On August 28, when Justice Dipak Misra will take oath as the 45th Chief Justice of India (CJI), he will serve the longest tenure at the post after Justice S H Kapadia, who had a tenure of 870 days bef
Justice Dipak Mishra (left) and CJI J S Kehar
Justice Dipak Mishra (left) and CJI J S Kehar

NEW DELHI: On August 28, when Justice Dipak Misra will take oath as the 45th Chief Justice of India (CJI), he will serve the longest tenure at the post after Justice S H Kapadia, who had a tenure of 870 days before retiring in September 2012. Justice Mishra will be CJI for 400 days and will retire in October 2018. He will have the onerous task of appointing 10 judges.

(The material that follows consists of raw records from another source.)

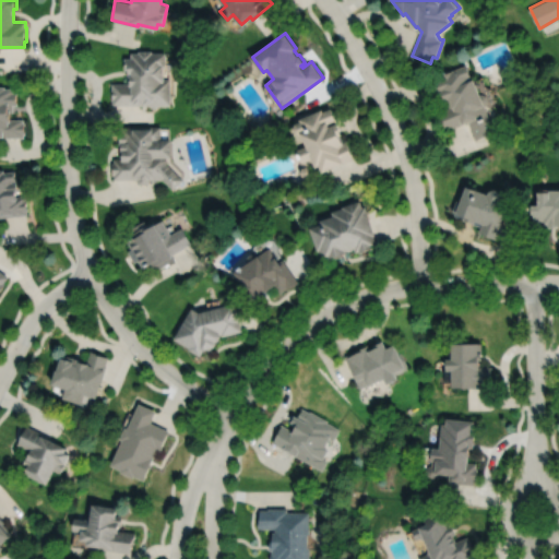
[(138,50),(138,52),(131,52),(131,58),(125,58),(125,69),(127,69),(127,76),(129,76),(129,82),(111,82),(111,87),(111,99),(111,105),(151,105),(155,105),(170,104),(170,78),(163,78),(163,66),(165,66),(165,51),(152,52),(152,50),(138,50)]
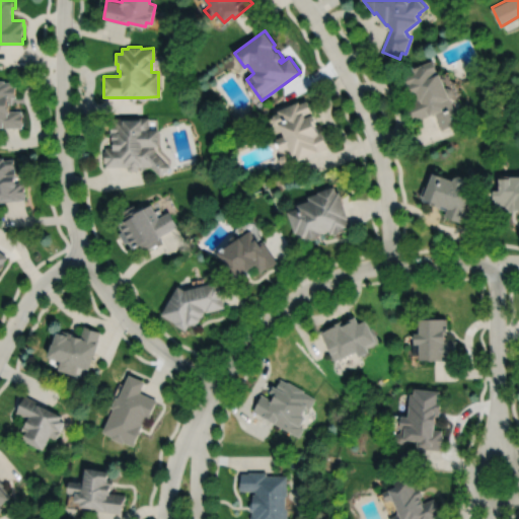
[(404,74),(412,72),(411,69),(435,60),(441,74),(443,73),(448,86),(449,86),(453,88),(455,92),(453,97),(452,98),(461,123),(443,130),(436,113),(431,115),(415,121),(411,113),(410,113),(406,103),(418,98),(416,92),(415,92),(412,85),(409,86),(404,84),(402,79),(404,74)]
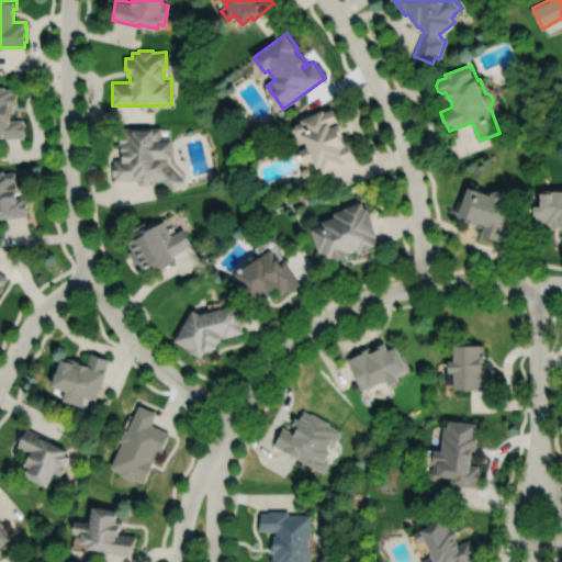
[(0,138),(25,138),(25,134),(26,134),(26,123),(25,123),(25,120),(13,120),(13,112),(14,112),(14,105),(19,105),(19,92),(15,92),(15,88),(7,88),(7,87),(0,87),(0,138)]
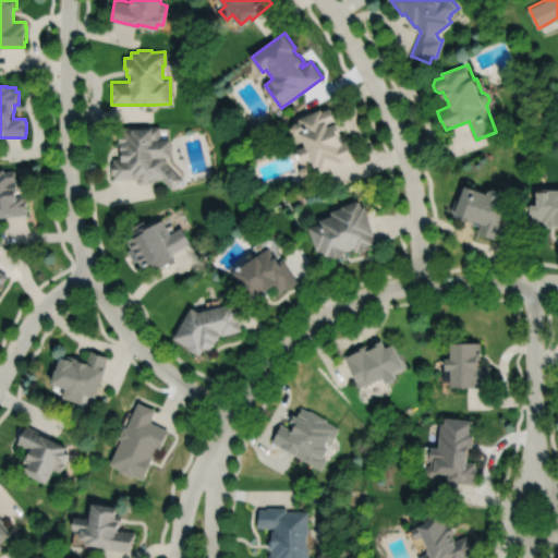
[(295,123),(301,121),(300,118),(323,108),(323,110),(331,107),(336,120),(329,123),(330,125),(338,122),(343,134),(340,135),(343,142),(346,140),(350,150),(351,149),(354,157),(343,161),(343,162),(323,172),(320,166),(316,167),(313,158),(303,162),(298,149),(307,145),(302,133),(300,134),(296,132),(294,128),(295,123)]
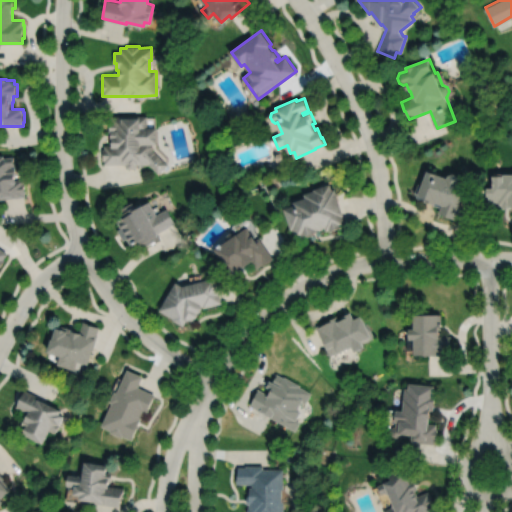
[(149,143),(156,143),(156,128),(147,128),(147,115),(111,115),(111,121),(109,121),(109,132),(111,132),(111,136),(111,145),(104,145),(104,149),(102,149),(102,160),(104,160),(104,164),(126,164),(126,168),(136,168),(136,164),(148,164),(158,173),(167,164),(153,149),(153,145),(149,143)]
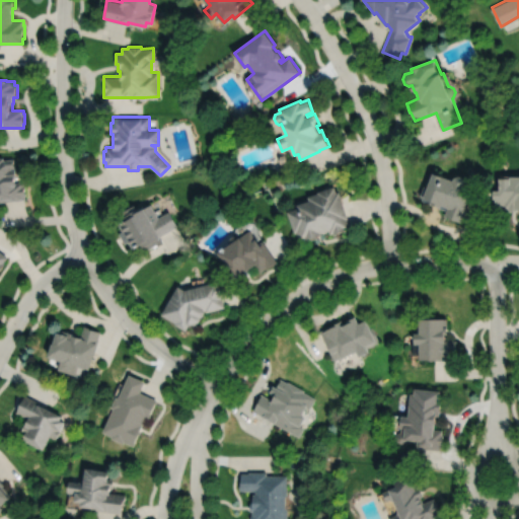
[(0,201),(24,199),(24,195),(25,195),(24,184),(23,184),(22,181),(15,182),(14,177),(16,176),(15,168),(13,168),(13,167),(14,167),(14,164),(15,164),(15,158),(5,160),(5,157),(0,157),(0,201)]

However, Justice Mishra has to mediate between the Centre and judiciary over the Memorandum of Procedure (MoP), which has to guide all future appointments of judges. MoP is important for filling up the vacancies to fight the rising pendency the Indian judiciary is faced with.

The Supreme Court, which has a sanctioned strength of 31 judges, is working with just 27, including CJI J S Khehar, who will retire on August 27. He will be followed by Justice P C Pant, whose term also ends this year.

Four more judges—Justices J Chelameswar, R K Agrawal, Adarsh K Goel and Amitava Roy—will retire before Justice Misra demits office on October 2, 2018.
The last appointments were made in February last, and since then the collegium has made no recommendation for appointment.

Known as a pro-citizen jurist, Justice Misra—the third CJI from Odisha after Justice Ranganath Misra, his uncle, and Justice G B Pattanaik—has to decide cases as crucial as the Ayodhya title dispute, the Sebi-Sahara payment row, the Aadhaar privacy issue and the Cauvery water dispute.

Justice Misra was part of the bench which, in an unprecedented pre-dawn hearing in July 2015, rejected Mumbai blasts convict Yakub Memon’s plea to escape the hangman’s noose. He also confirmed the death sentence to the four men in the 2012 Nirbhaya case.